Segment Start: Excerpted text

Not if you get your hydrogen from petroleum. Which is the most efficient source to use for hydrogen.

 

By that argument you should stop burning oil in any form because all the hydrogen in any hydrocarbon chain forms water.

direct burning of hydrocarbon chains:

2CnH2(n+1) + (3n+1)O2 ==> 2nCO2 + 2(n+1)H20 + energy

steam reformation of hydrocarbon chains to produce hydrogen:

2CnH2(n+1) + 4nH20 ==> 2nCO2 + 2(3n+1)H2

subsequent burning of hydrogen:

2H2 + O2 ==> 2H20 + energy

If you scale this equation properly you get:
2(3n+1)H2 + (3n+1)O2 ==> 2(3n+1)H20 + energy

now add the steam reformation and scaled hydrogen burning equation:

2CnH2(n+1) + 4nH20 ==> 2nCO2 + 2(3n+1)H2
+ 2(3n+1)H2 + (3n+1)O2 ==> 2(3n+1)H20 + energy
_________________________________________________

2CnH2(n+1) + 4nH20 + 2(3n+1)H2 + (3n+1)O2 ==> 2nCO2 + 2(3n+1)H2 + 2(3n+1)H20 + energy

now if we reduce this equation we get:

2CnH2(n+1) + (3n+1)O2 ==> 2nCO2 + 2(n+1)H20 + energy

Now if this equation looks familiar it is because it is the same as the direct burning of hydrocarbon chains.

2CnH2(n+1) + (3n+1)O2 ==> 2nCO2 + 2(n+1)H20 + energy

And also the argument that we would have a problem with global wetting is not accurate either.

In 2002 the world daily average consumption of gasoline was approximately 20,185,200 barrels per day. A barrel holds 42 US gallons. A gallon of gasoline weighs approximately 6 pounds. Which is the same as about 2700 grams per gallon. Now I am going to assume that gasoline can be thought of as 100% octane to simplify this calculation. 6.02 x 10^23 molecules of octane weigh approximately 114 grams. By dividing 2700 by 114 and multiplying this by 6.02 x 10^23 we find that there are approximately 140 x 10^23 molecules of octane in a gallon of gasoline. Now using the equation for the burning of octane:

2C8H18 + 2502 ==> 16CO2 + 18H2O

This means that for every octane molecule burned we get 9 water molecules.

Segment End: Excerpted text

§ **Written task 1**
Print the passage from the hydrogen excerpt starting with "In 2002 the" and going on through "9 water molecules.".
§ **Written task 2**
Answer these questions using the hydrogen excerpt:
(a) Which source does the excerpt call the most efficient one to use for hydrogen?
(b) What was the approximate world daily average consumption of gasoline in 2002?
(c) How many water molecules result from each octane molecule burned?

Segment Start: Given records

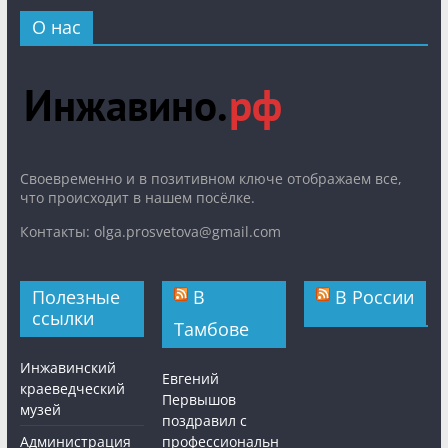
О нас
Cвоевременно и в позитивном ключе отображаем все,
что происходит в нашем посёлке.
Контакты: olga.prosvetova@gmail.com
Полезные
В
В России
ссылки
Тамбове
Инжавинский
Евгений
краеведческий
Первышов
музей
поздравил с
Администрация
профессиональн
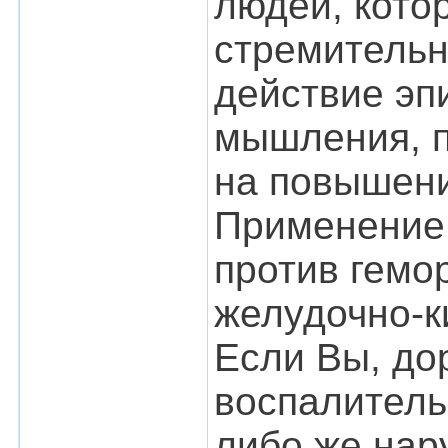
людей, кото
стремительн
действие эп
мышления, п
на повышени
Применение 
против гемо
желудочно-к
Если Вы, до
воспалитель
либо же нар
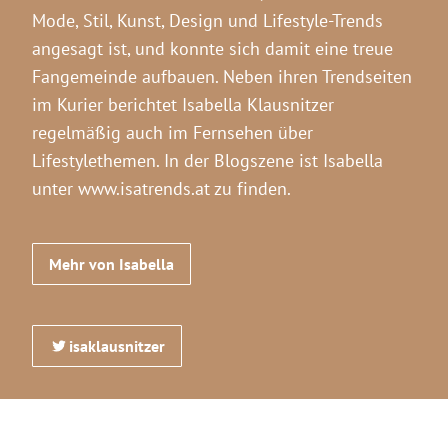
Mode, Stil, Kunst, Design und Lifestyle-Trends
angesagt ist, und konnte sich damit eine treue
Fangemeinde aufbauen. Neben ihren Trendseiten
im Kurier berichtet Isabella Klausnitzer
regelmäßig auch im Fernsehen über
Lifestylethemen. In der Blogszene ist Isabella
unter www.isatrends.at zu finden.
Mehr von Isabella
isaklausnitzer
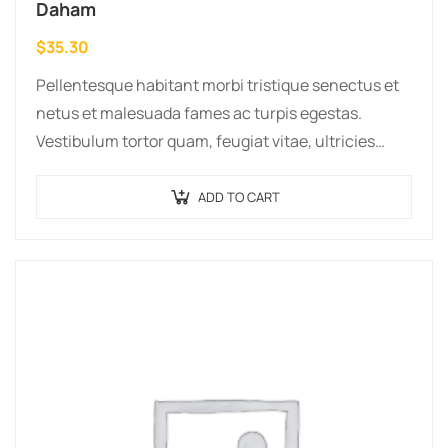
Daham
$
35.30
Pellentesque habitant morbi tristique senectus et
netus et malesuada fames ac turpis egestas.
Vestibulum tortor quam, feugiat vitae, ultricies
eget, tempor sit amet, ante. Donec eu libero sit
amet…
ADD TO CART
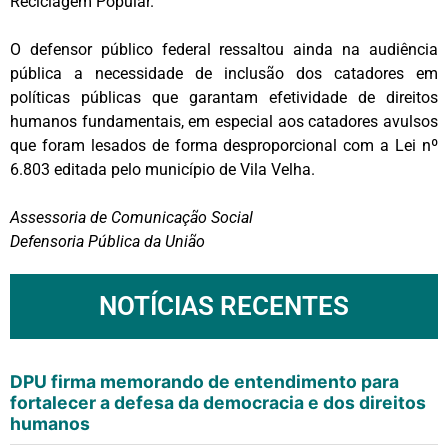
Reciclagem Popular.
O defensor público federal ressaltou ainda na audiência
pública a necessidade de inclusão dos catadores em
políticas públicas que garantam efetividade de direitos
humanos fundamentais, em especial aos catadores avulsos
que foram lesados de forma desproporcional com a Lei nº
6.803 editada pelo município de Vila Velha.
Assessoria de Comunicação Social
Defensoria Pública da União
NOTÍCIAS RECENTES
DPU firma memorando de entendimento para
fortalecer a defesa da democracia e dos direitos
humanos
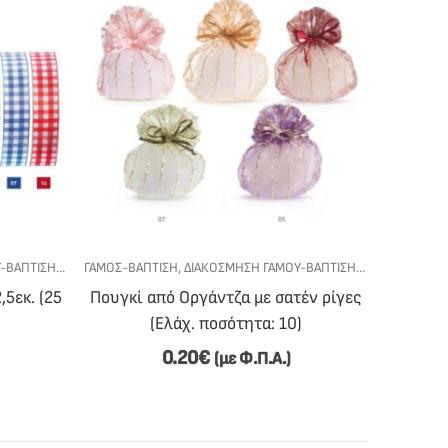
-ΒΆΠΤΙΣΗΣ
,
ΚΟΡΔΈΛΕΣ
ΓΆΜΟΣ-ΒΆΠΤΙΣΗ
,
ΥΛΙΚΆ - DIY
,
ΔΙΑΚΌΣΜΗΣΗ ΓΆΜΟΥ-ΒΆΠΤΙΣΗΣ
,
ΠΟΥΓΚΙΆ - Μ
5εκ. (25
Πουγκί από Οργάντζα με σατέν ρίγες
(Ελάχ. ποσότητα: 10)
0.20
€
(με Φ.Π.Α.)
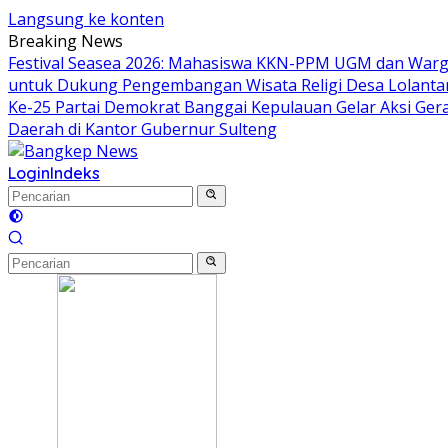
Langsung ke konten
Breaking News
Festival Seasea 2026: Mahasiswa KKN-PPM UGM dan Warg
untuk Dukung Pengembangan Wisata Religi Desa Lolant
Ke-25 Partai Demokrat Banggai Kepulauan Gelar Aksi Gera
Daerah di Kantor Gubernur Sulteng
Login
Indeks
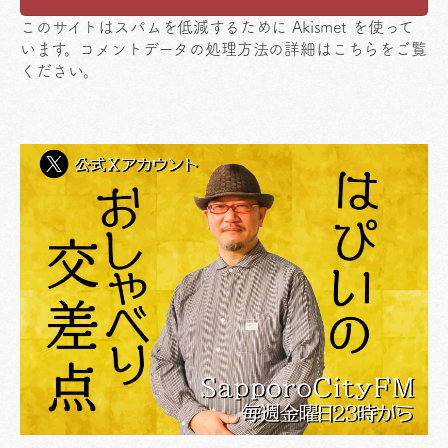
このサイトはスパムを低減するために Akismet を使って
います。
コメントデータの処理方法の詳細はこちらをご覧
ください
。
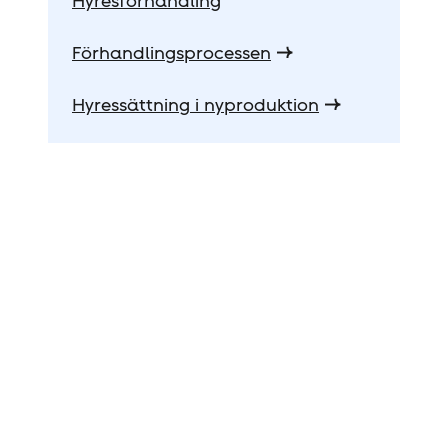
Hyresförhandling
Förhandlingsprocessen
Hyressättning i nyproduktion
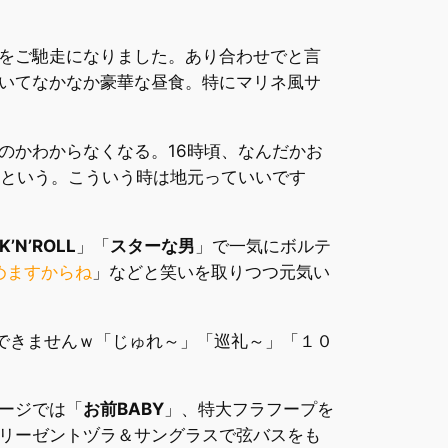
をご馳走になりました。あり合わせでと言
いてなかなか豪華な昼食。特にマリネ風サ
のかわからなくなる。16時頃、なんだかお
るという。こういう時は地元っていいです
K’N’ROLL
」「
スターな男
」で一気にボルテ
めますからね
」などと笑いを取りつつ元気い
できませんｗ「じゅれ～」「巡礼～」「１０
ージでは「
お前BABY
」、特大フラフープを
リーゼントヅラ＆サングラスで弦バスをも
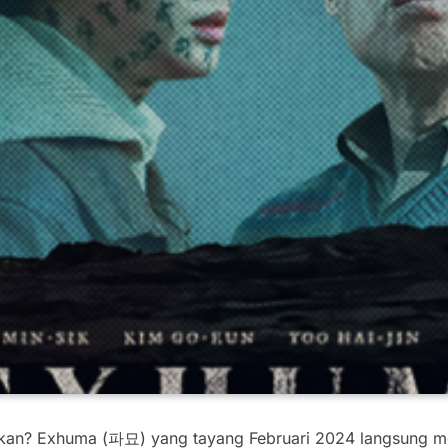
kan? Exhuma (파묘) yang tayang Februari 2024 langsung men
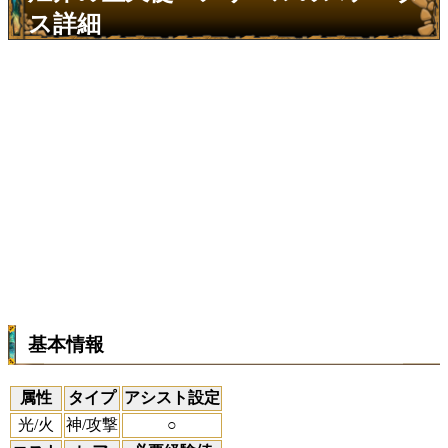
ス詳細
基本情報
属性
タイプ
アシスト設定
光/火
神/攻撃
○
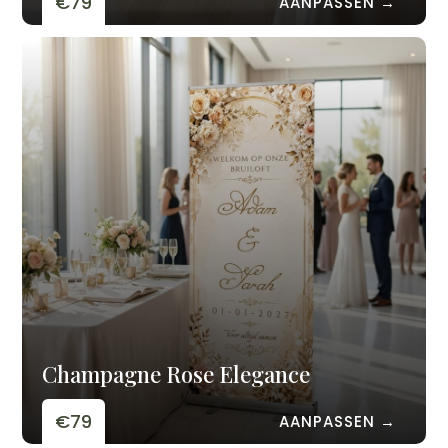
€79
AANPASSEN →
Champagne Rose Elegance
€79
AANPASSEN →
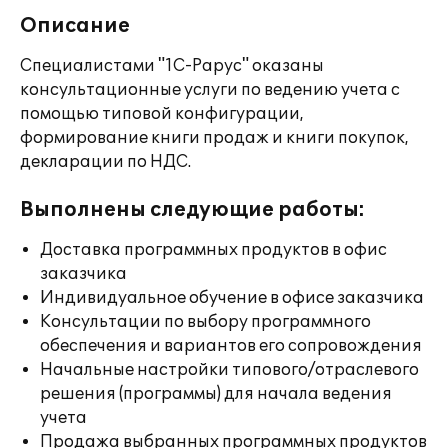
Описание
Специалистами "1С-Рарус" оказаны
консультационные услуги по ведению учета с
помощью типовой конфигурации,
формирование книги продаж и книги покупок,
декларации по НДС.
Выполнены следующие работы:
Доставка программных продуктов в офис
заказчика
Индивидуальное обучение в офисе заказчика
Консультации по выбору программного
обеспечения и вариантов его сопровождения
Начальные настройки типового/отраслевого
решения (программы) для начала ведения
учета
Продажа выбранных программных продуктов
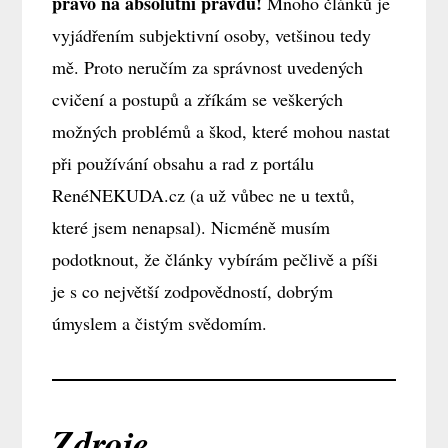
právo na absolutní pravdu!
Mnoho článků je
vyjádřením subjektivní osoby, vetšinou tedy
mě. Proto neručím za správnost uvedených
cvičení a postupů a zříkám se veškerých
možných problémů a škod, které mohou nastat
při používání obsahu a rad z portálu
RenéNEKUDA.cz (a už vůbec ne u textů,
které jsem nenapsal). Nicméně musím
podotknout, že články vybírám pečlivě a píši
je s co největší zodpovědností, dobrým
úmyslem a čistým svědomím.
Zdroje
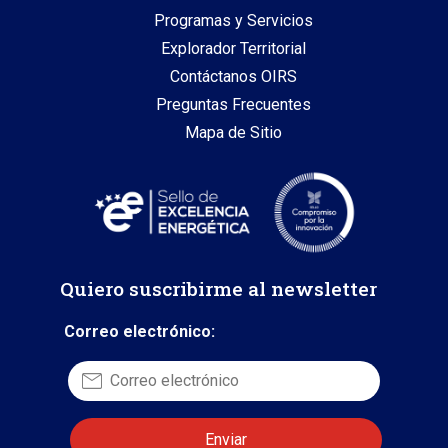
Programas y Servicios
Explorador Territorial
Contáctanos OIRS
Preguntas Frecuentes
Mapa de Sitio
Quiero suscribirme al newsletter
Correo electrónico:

Segment End: Given records

§ **Output 1**
In 2002 the world daily average consumption of gasoline was approximately 20,185,200 barrels per day. A barrel holds 42 US gallons. A gallon of gasoline weighs approximately 6 pounds. Which is the same as about 2700 grams per gallon. Now I am going to assume that gasoline can be thought of as 100% octane to simplify this calculation. 6.02 x 10^23 molecules of octane weigh approximately 114 grams. By dividing 2700 by 114 and multiplying this by 6.02 x 10^23 we find that there are approximately 140 x 10^23 molecules of octane in a gallon of gasoline. Now using the equation for the burning of octane:

2C8H18 + 2502 ==> 16CO2 + 18H2O

This means that for every octane molecule burned we get 9 water molecules.

§ **Output 2**
(a) Petroleum.
(b) Approximately 20,185,200 barrels per day.
(c) 9 water molecules.